• **AIM OF THE EXERCISE**: Filter the entries for the word "exchanged". Copy each line that has it.

++++ INFORMATION PROVIDED

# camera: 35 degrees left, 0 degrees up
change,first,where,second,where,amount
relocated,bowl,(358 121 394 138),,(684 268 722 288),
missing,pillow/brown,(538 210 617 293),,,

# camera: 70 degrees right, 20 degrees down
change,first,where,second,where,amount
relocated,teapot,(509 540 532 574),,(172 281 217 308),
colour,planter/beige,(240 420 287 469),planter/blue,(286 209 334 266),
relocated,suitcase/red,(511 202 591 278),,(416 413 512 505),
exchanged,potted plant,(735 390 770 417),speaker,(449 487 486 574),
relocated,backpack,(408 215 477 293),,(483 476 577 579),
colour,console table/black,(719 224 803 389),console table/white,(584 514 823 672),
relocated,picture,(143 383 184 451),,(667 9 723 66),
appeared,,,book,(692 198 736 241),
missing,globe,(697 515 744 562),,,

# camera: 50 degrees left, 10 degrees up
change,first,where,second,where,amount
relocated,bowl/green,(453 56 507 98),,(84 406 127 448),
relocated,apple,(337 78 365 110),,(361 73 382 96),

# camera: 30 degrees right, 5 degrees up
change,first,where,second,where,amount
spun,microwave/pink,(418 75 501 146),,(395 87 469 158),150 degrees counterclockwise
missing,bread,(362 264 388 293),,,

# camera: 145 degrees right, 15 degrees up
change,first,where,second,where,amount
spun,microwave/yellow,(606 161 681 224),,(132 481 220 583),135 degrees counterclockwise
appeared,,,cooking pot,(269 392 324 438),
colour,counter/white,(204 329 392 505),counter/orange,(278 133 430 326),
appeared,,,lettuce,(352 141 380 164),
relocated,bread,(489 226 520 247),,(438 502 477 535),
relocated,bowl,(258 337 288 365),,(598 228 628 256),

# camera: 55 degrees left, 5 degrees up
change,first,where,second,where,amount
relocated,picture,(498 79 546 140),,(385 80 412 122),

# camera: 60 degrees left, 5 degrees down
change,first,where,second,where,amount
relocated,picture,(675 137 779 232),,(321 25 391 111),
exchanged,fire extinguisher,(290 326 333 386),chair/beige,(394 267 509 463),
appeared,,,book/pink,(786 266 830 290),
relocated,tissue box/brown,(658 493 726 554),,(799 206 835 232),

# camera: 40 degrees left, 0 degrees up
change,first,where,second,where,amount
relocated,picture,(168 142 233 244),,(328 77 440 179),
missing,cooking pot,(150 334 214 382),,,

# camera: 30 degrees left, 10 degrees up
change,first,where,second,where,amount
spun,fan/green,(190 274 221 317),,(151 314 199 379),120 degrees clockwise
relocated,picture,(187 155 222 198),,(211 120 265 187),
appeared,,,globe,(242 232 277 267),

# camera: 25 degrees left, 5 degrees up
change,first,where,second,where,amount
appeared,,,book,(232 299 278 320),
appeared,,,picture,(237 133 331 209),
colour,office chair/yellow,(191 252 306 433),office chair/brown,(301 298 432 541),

++++++++

• **RESULT BELOW**:
exchanged,potted plant,(735 390 770 417),speaker,(449 487 486 574),
exchanged,fire extinguisher,(290 326 333 386),chair/beige,(394 267 509 463),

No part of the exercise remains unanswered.